"Everything starts with the fence"... how my simple ACC request led to lawsuits against my HOA Board and the Town
Hey everyone, I need to vent. We moved into a brand new home in 2023 after 1.5 years of waiting for the build. In December 2024, my wife and I just wanted to build a solid wood privacy fence on our corner lot. But when I went to the HOA portal, it forced you to agree to a 4 or 5-foot wrought iron fence.
So, I looked at the fence rules, and because of that, I had to pull the governing documents. Because I pulled those documents, I started seeing other documents.
What did I find at the bottom of the rabbit hole?

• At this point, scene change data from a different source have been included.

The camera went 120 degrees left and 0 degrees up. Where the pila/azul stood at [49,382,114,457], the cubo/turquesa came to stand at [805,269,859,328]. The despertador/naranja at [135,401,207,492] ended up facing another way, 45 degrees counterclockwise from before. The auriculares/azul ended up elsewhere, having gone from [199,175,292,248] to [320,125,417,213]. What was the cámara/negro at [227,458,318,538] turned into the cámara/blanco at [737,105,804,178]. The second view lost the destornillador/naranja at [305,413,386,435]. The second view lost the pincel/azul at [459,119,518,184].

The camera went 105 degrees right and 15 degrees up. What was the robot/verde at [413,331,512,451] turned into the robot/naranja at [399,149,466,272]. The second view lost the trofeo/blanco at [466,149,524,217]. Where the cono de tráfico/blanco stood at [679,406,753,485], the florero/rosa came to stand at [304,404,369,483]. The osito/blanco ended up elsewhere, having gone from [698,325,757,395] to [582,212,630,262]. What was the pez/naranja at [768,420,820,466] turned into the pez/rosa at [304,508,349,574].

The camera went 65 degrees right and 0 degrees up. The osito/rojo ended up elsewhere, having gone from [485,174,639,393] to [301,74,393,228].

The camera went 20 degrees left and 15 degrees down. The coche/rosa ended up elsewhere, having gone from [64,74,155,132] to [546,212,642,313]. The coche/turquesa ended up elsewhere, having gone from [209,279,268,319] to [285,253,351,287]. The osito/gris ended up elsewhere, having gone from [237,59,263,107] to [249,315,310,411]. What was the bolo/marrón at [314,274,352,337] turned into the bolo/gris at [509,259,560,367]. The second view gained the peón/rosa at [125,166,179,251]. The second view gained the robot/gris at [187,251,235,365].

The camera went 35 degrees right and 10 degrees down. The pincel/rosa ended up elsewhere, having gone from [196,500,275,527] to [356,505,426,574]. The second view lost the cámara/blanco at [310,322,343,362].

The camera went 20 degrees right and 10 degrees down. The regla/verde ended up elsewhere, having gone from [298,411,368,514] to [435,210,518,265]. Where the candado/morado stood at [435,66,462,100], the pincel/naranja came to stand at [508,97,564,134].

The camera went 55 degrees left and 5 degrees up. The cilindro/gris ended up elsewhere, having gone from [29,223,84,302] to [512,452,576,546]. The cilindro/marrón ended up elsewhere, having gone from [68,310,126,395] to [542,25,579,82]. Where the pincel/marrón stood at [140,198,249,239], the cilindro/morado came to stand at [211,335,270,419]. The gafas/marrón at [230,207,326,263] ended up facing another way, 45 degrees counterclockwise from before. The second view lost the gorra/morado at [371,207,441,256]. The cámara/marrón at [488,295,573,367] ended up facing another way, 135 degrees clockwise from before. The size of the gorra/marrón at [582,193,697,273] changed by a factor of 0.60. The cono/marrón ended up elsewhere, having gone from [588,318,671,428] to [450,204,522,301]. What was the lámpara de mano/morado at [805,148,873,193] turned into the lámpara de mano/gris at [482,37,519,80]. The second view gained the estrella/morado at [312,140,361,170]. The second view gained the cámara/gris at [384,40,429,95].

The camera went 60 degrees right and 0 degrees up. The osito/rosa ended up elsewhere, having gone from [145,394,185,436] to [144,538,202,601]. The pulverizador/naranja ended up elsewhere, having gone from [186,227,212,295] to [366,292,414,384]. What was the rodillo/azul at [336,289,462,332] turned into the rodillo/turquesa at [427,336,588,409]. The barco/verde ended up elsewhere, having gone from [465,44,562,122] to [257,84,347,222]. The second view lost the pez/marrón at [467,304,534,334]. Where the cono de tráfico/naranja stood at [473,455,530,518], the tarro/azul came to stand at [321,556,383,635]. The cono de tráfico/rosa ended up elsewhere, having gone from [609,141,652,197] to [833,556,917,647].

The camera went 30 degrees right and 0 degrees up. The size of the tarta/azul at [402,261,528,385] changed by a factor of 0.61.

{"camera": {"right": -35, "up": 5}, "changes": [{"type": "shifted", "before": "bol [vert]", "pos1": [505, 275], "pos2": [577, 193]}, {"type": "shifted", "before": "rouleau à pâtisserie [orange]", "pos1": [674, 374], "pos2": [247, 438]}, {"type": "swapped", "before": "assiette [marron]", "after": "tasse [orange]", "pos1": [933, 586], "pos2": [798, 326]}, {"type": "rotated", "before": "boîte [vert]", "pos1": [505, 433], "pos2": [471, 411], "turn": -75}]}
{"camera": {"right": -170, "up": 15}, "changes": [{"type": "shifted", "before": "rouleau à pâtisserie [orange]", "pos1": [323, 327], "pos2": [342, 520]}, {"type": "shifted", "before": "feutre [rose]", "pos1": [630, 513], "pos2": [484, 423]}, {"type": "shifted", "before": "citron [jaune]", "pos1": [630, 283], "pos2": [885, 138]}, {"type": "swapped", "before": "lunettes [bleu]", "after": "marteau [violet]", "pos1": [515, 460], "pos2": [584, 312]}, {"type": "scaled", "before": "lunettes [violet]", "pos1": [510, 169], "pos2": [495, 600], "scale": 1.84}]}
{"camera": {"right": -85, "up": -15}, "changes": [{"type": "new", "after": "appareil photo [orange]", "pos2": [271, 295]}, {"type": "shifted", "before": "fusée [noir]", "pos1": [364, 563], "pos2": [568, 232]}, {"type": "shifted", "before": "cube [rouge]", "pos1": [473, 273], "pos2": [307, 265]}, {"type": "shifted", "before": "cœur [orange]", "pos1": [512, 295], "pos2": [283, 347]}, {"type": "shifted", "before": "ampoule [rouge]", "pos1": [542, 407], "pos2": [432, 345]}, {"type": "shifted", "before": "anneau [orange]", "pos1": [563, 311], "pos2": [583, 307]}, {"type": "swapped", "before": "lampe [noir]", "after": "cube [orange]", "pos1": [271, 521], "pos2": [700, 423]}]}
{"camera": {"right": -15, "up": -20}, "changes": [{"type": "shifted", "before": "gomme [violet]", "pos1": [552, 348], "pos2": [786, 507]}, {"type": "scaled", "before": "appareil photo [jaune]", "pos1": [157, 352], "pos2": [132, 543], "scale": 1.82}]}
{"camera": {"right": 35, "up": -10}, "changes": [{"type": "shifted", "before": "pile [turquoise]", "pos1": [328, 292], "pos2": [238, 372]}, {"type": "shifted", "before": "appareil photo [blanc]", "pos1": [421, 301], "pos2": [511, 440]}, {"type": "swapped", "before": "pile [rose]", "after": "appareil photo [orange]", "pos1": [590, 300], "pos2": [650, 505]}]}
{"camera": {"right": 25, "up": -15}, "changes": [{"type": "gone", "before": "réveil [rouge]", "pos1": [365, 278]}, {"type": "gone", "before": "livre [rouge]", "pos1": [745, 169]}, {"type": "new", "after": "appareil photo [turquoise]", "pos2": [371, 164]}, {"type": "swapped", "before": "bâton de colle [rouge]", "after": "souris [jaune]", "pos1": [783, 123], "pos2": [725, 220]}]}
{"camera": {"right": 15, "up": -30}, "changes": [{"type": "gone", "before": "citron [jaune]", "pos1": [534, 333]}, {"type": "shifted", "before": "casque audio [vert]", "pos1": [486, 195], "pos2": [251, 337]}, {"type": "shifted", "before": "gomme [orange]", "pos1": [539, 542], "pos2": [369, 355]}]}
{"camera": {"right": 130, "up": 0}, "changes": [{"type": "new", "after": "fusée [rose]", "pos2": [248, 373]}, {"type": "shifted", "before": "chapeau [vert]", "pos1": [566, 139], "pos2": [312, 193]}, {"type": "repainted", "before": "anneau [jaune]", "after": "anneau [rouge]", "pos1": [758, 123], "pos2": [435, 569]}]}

• A Board that was amending our Declarations without any votes in Sept 2024
• Bylaws that magically slashed the quorum requirements from two-thirds down to 25%, then 10%, and then just 5%
• A developer that had control of the board for 16 years—way past what the governing CC&Rs allowed
• The homeowner “transition” happened just after the falsified documents, and those homeowners who made it on the board without proper quorum/votes refuse to reset and do it correctly (power hungry)
So we filed a lawsuit against the HOA in September, because we had to…
• An additional item in the falsified documents was a 1-year statute of limitations setting to challenge any governing documents (What the actual F\*?)
**But wait, it gets better.** Remember the fence that started all of this? The HOA actually approved our fence last May! But an ACC member didn't like that we got approval, threw a fit, and started a petition. They got nearly every neighbor around me to sign it and dragged the Town into the mess. So now, our fence is sitting in a second legal battle with the Town.
The court system and lawyers move like molasses. We couldn’t even get an ex parte TRO, and the court just ignores us while we're stuck fighting on two fronts.
Has anyone else pulled a single thread on an HOA rule and accidentally uncovered a massive, multi-year mess?
Tell me I'm not the only one who turned into an amateur legal investigator just to get some backyard privacy.